I sleep through expected/normal sounds, and wake up for anything else. A couple of weeks ago, I fell asleep on a friend’s couch while several other people came in and out of the room. But the instant she flicked the lights off, I was awake.
I also wake up for my alarm on weekdays, and sleep through it on weekends.
I’m not normally a heavy sleeper. When I lived in Raleigh (in the Hayes-Barton area, with all those really huge, old oak trees & pine trees), Hurricane Fran came roaring through town at about 1:00 in the morning. I slept through the whole thing. When I woke up the next morning, fully prepared to go to work, I walked outside and there were so many trees down (on the road and through all the surrounding houses), that you couldn’t even walk out of the neighborhood. The creek at one end of the road had flooded and the electric lines were down everywhere, cutting us off from everything outside of my block. The electric poles were twisted off and lying on the ground…tornadoes had spun up our street during the storm, ripping the poles off.

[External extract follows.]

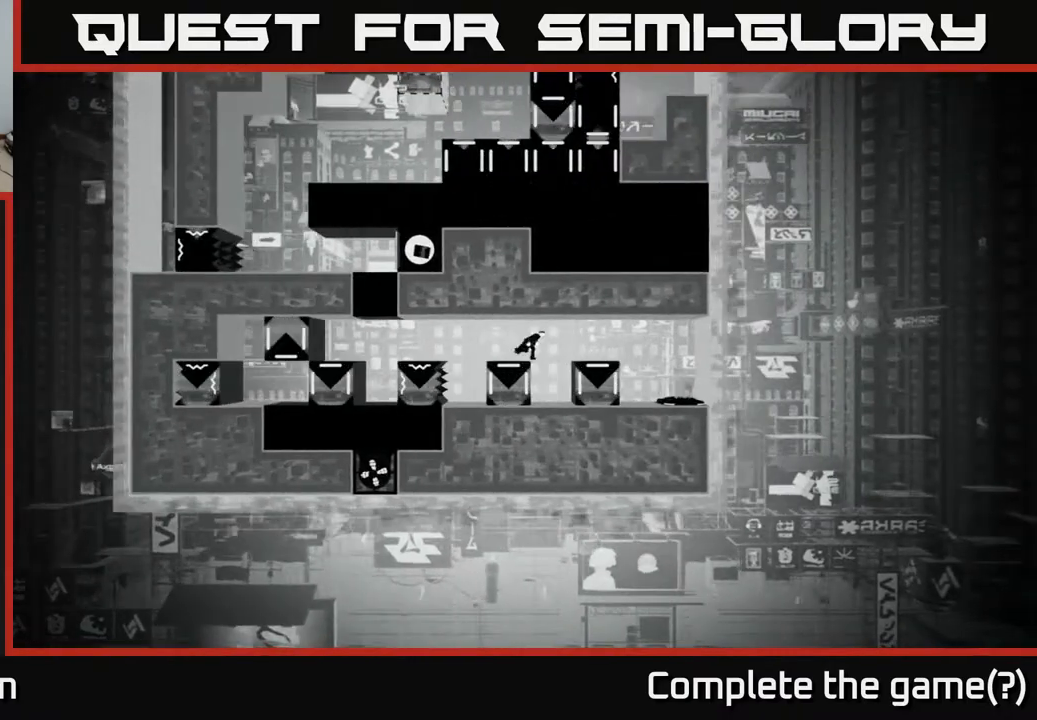
{"buttons": [], "left_stick": "center", "right_stick": "center", "events": []}
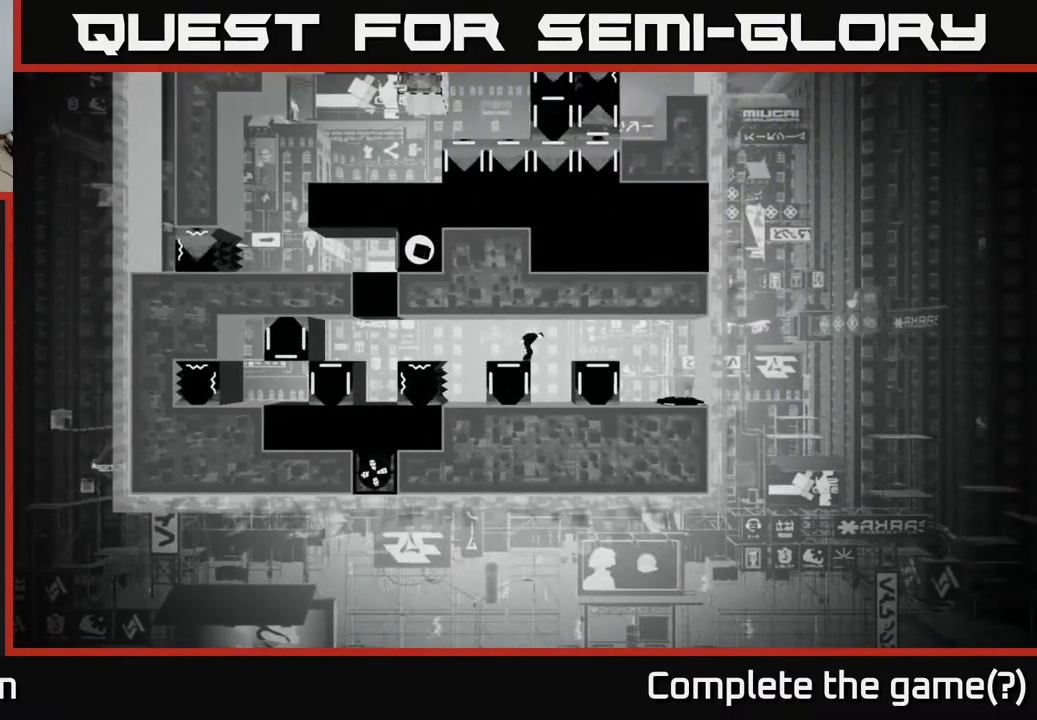
{"buttons": [], "left_stick": "center", "right_stick": "center", "events": [[217, "DPAD_RIGHT", "down"], [267, "DPAD_RIGHT", "up"]]}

I slept through the whole thing.
I’m an increadibly light sleeper. Bugs the hell out of me. However, there was an incident when I was living at home. I was about 16 or 17. I came down to breakfast one morning, and my mom says in a uncharacteristicly concerned tone: “How are you feeling today, honey?” Swiddles: “Fine, why?” MommaSwiddles: “Don’t you remember last night?” Swiddles: “Um…no.” MommaSwiddles: “We heard this THUNK, and then we heard wimpering from your room, and Dad got up to check, and you were lying on the floor, and you said ‘Daddy, I fell outta bed, and I can’t get back up.’” And I remembered nothing. And as someone who hasn’t called her father “daddy” in about 15 years, it was VERY wierd. Apparently, I fell out of bed, still asleep, but it didn’t wake me up, and the rest was talking in my sleep.
I’ve slept through the fire alarm going off, my alarm going off, earthquakes, thunder storms, fireworks… ahhhhh, sleep, how I love thee!